En esta noticia

Brown sugar and mascabo sugar can be found in any supermarket and are often used as if they were interchangeable. However, their production process is different, and that affects both their flavor and their nutritional contribution.

The key lies in molasses, a dark, thick byproduct obtained when cooking sugar cane. The more molasses the sugar retains, the less industrial refining it has undergone and the more nutrients it keeps.

What distinguishes brown sugar from mascabo sugar?

Mascabo sugar is the least processed variety: it is obtained directly from the squeezed cane juice, which is then dried and ground without refining. That is why it retains all its natural molasses and has a more intense flavor, with caramel notes.

Brown sugar, on the other hand, goes through a process closer to that of white sugar.
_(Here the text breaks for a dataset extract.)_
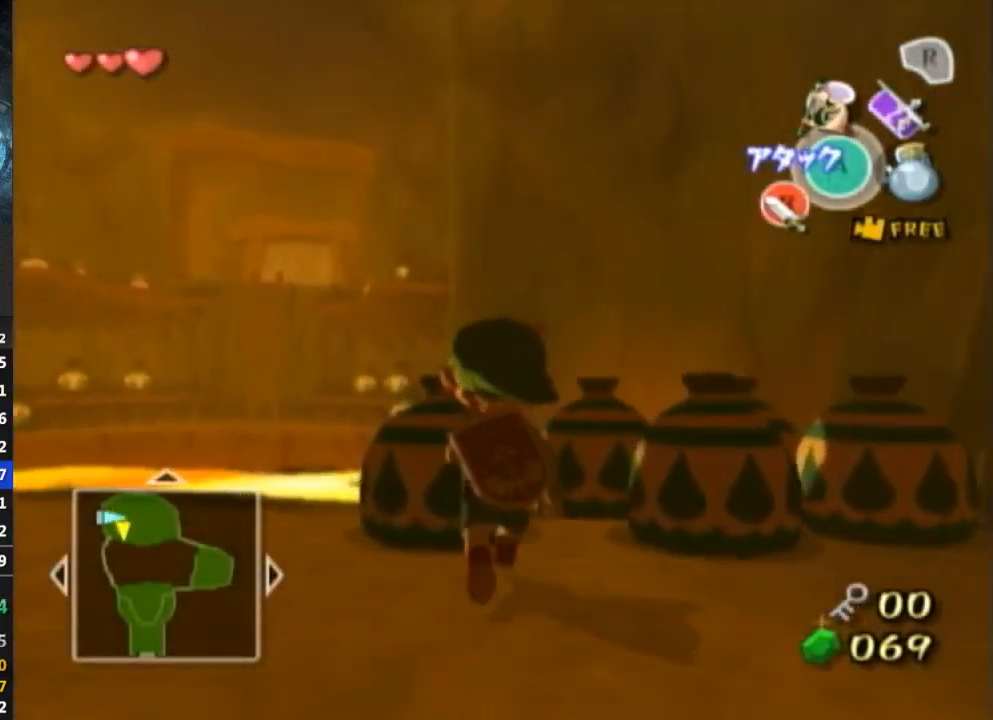
{"buttons": [], "left_stick": "center", "right_stick": "center", "events": [[33, "A", "down"], [67, "left_stick", "center"], [100, "A", "up"]]}
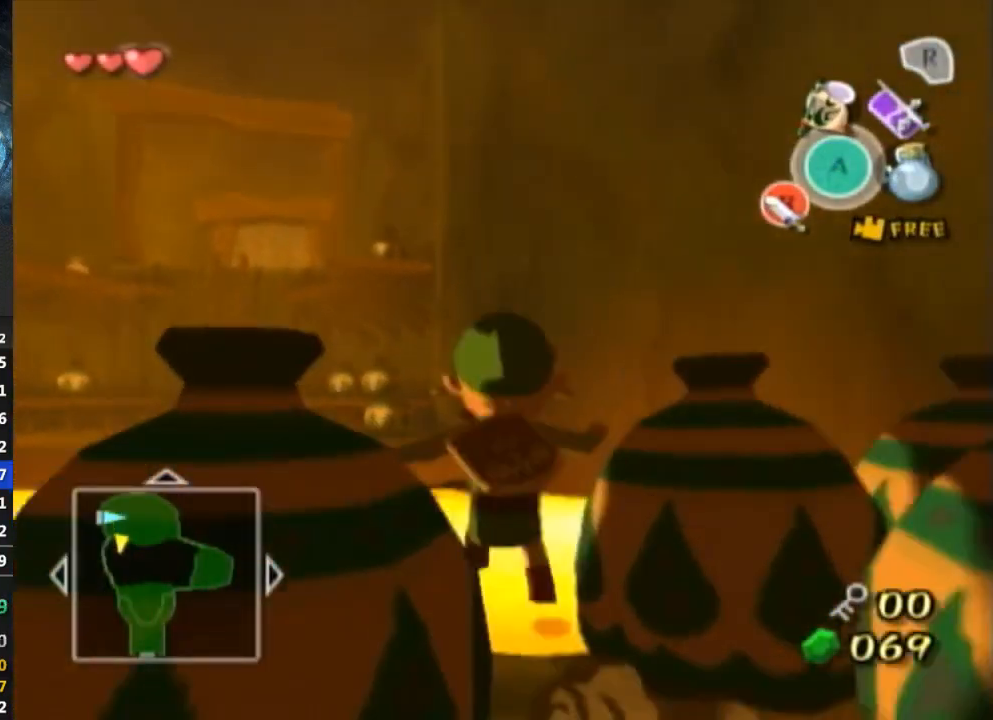
{"buttons": [], "left_stick": "down", "right_stick": "center", "events": [[33, "left_stick", "down"]]}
It is made up of 95% sucrose, compared with 99% in white sugar, and retains only a portion of added molasses.

These are the three most common varieties and their main characteristics:

  • Mascabo: unrefined, retains natural molasses, provides trace amounts of minerals and vitamins.
  • Brown: partially refined, retains some molasses, milder flavor.
  • White: fully refined, no molasses, neutral flavor.

Which is better for the body and which makes you gain less weight?

In caloric terms, the three varieties are practically equivalent, since all are made mostly of sucrose. None of them “makes you gain less weight” in any significant way compared with the others.

The real difference is in the additional nutritional value: mascabo sugar provides small amounts of minerals thanks to the molasses it retains, something that brown sugar and white sugar practically do not offer. Even so, nutrition experts recommend moderating the consumption of any type of sugar, regardless of its color or texture.